Lecture was about Foundation Models and how they are applied to Biology. More of the whys and hows. Started with the examination of the history, with the note that the last 7 years have seen a revival/explosion (starting with the Transformer, which remains the basis of several foundation models).

Explanation of the motivations of Self-Supervised Learning (SSL). Language is a special kind of information where most of what we want to convey is captured in the relationships between words and not the words by themselves.

Step 1 of SSL is Data Representation: is the rep self-informed, Universal, info-dense, noisy? These are the Big-4 questions. What are you capturing in this representation? Discussion on language being less noisy than images.

Step 2 is the Pretext Task definition ("training" that is useful for downstream applications). BERT does masked token prediction[^1] and GPT does next token prediction. Masked Autoencoders (MAE) and Bootstrap Your Own Latent (BYOL) are used in vision learning.

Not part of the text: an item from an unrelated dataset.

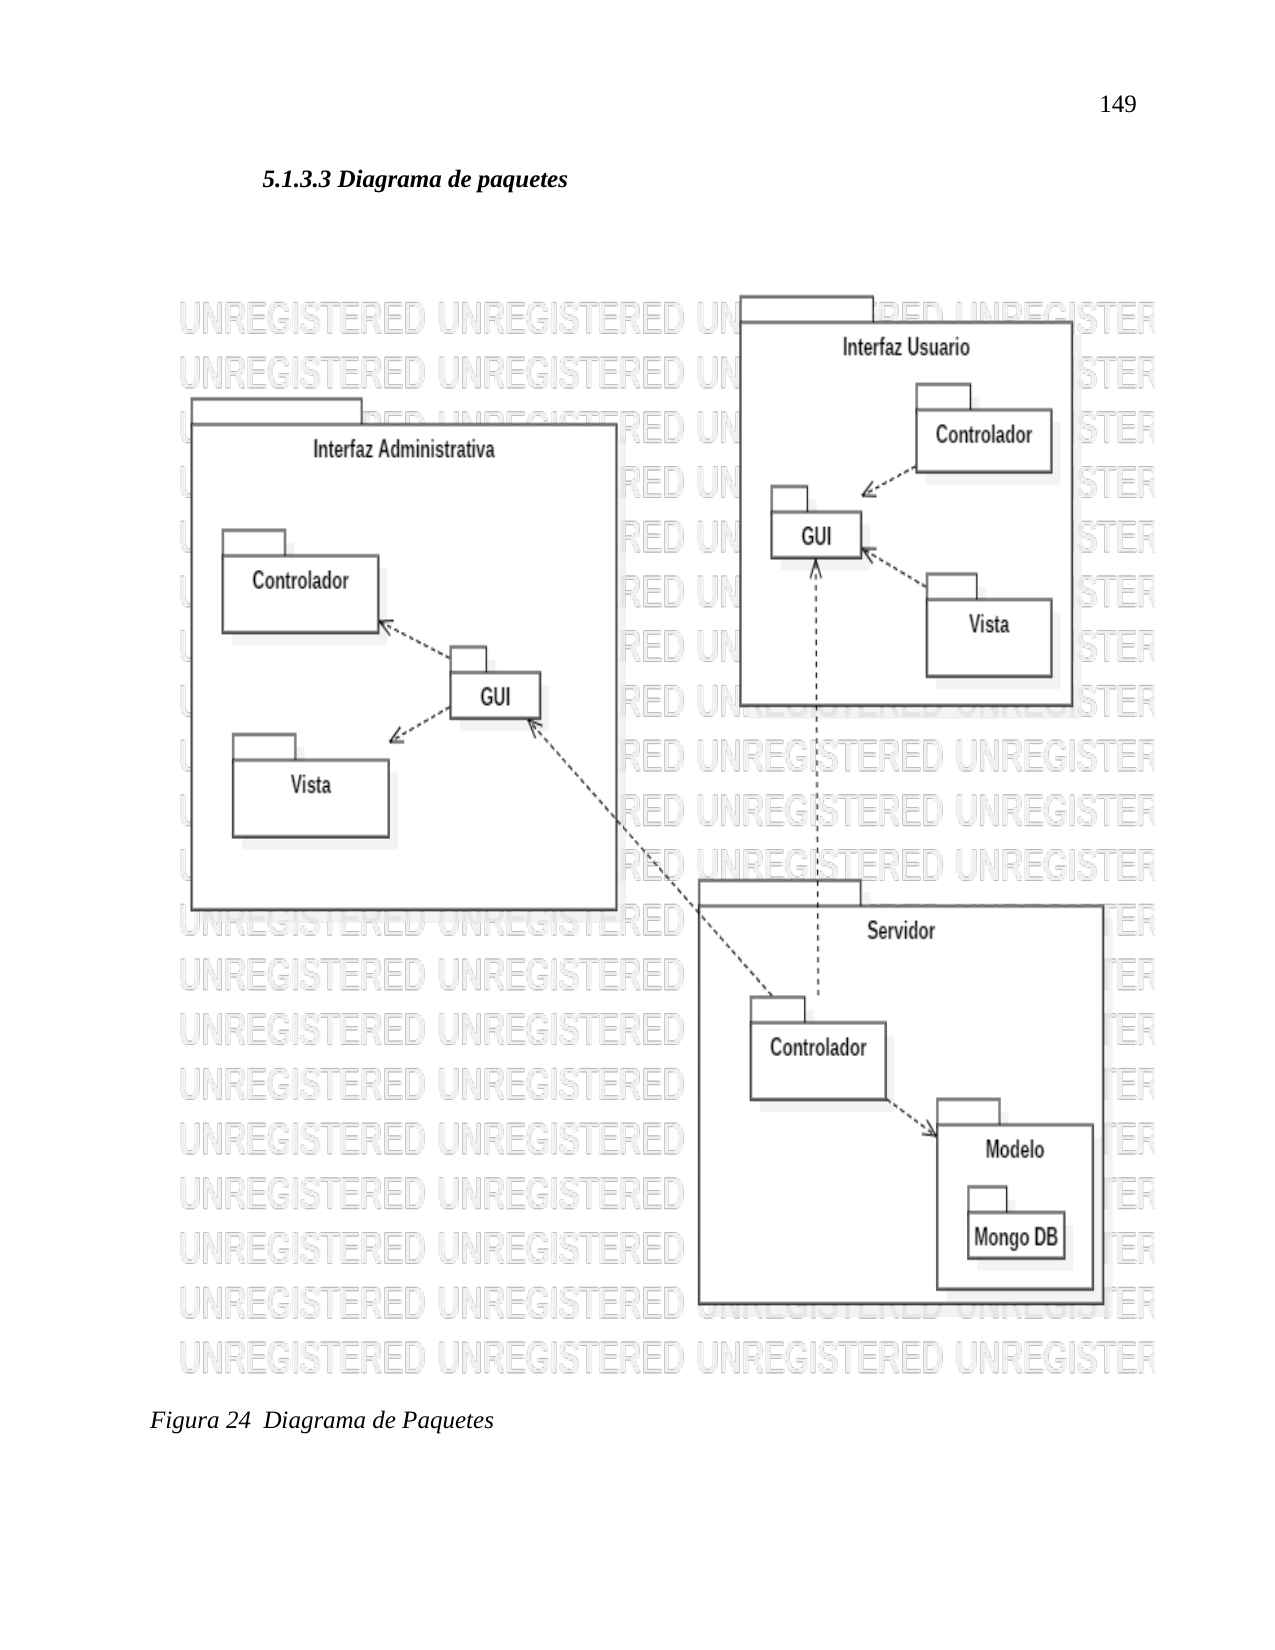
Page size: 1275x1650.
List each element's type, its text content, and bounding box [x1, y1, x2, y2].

picture [179, 279, 1155, 1377]
text Figura 24 Diagrama de Paquetes [150, 1405, 1125, 1434]
subtitle Diagrama de paquetes [262, 164, 1125, 193]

Step 3 is to ask if this will be useful to downstream applications.

The Scaling Law states that throwing a lot of compute and data to increase the parameters of your model will just continue to make your model better. This has some caveats. E.g. There is a limit to human knowledge and the rate at which we produce it! Note that reading a book 1,000 times will lead to a point of diminishing returns very early on; this is the case with the Scaling Law as well.

"Physics of Language Models"

Discussion on data bias, pollution, and lack of diversity[^2]; curation is very important.

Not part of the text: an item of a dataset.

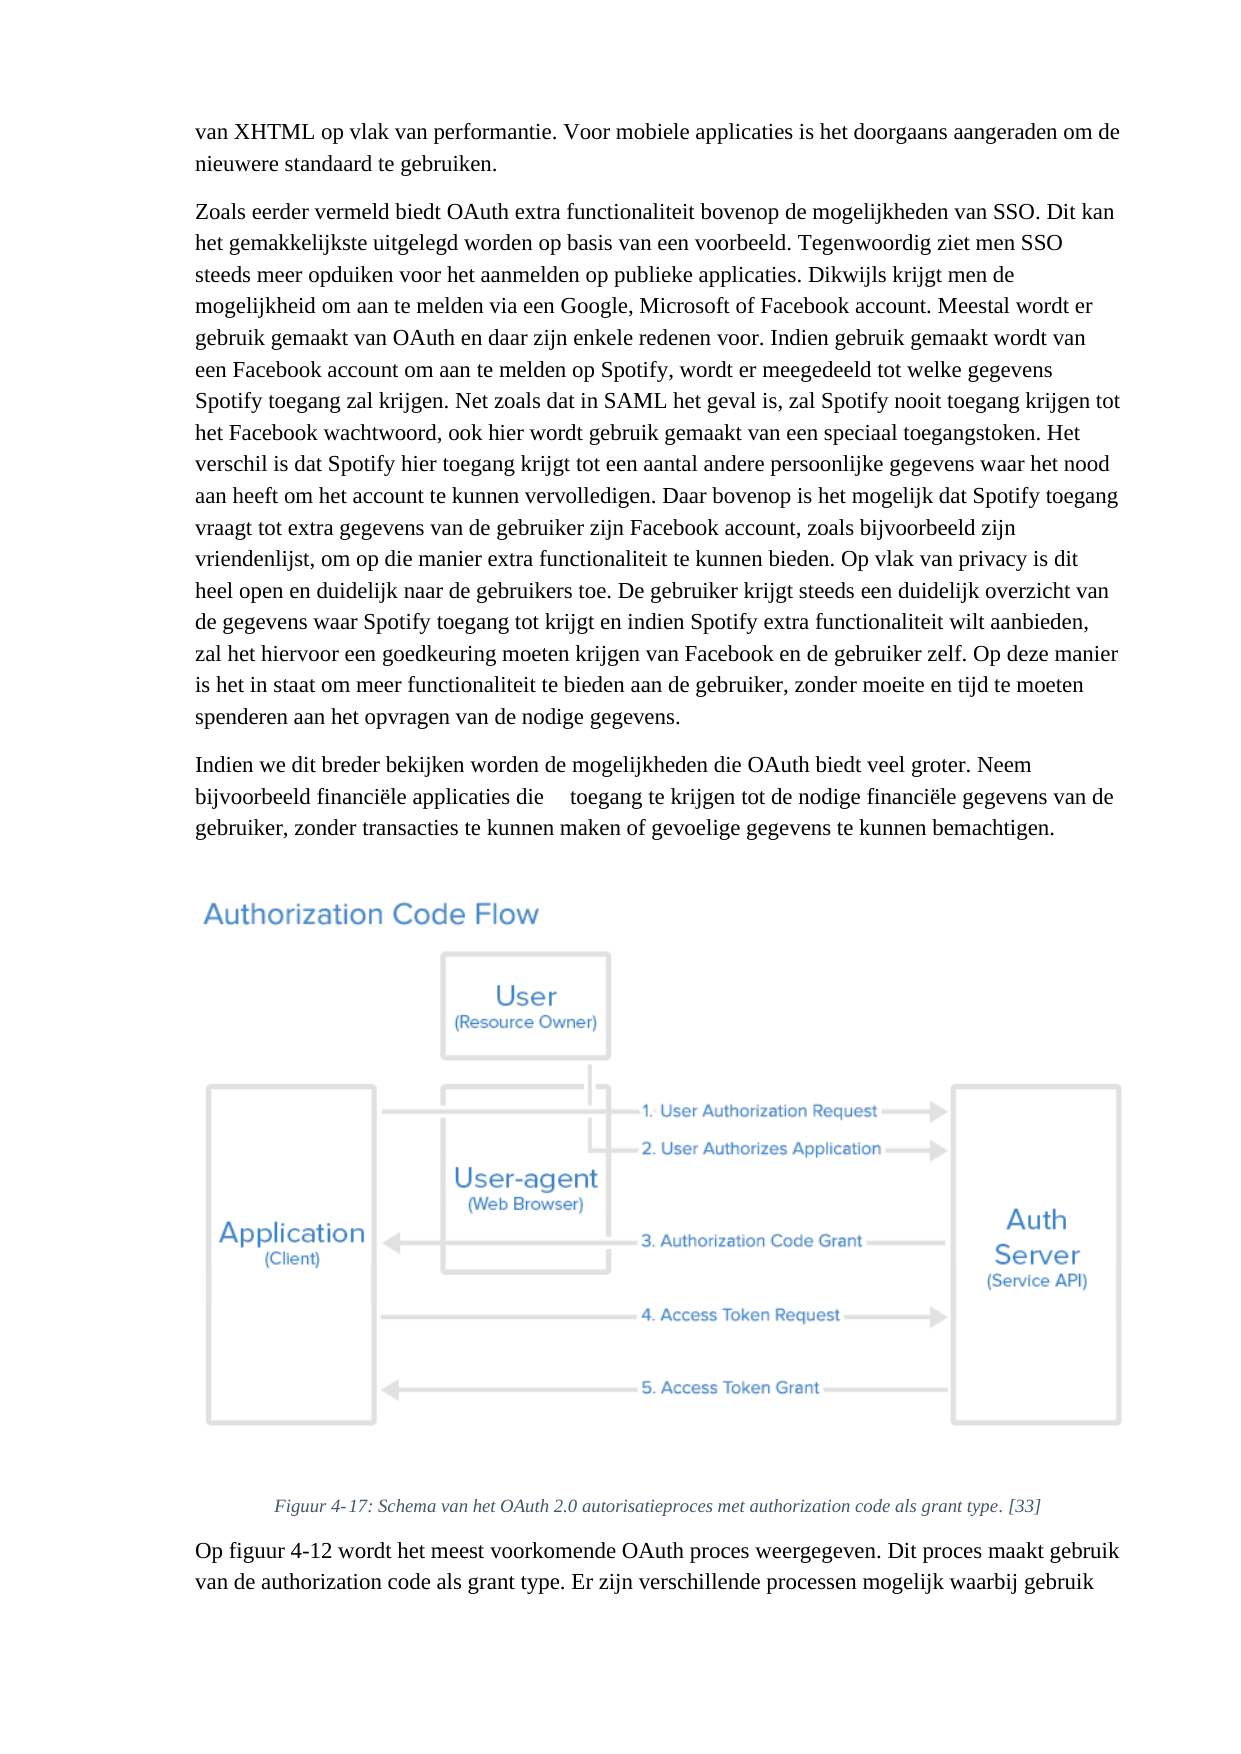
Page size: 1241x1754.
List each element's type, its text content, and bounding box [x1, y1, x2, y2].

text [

"Pretraining will unquestionably end".


How these are applied to Single Cell Technology: create a foundation model for the cell. Not all of them, some class of cell (in a circumscribed domain). You want to study heterogenity in the cell and can do this via imaging. All the problems of data sparsity and quality[^3] and diversity apply here. Not to mention: it's really expensive!

In the speaker's project, each gene is a feature and each cell is a measurement.


DNA Language Models! Why do this? "Because it's there." You tokenize with kMER or BPT (or just say screw it and use the nucleotide!)

Step 1

  • Self-informed? Not really.
  • Universal? Yes. Life is made of ACGTs!
  • Information dense? Not really.
  • Noisy? No. Not too many 'typos'.

Step 2: The task here is masked and next token prediction. What's it learning? Interactions between nucleotides, high freq patterns (motigs). If repetition is the basis of learning, you can see evolution as the 'repeater' mechanism: copy + selection pressure!

Step 3: Is this useful for downstream applications? Yes: gene therapy for example.

[1]: This is akin to when you're learning a new language or doing "fill in the blanks" problems at school!

[2]: E.g. Too many cat pictures.

[3]: Think about the Batch Effect: two cameras might have varying quality. In Language, French and English embed and convey information differently.


TODO: What is a token in an image foundation model?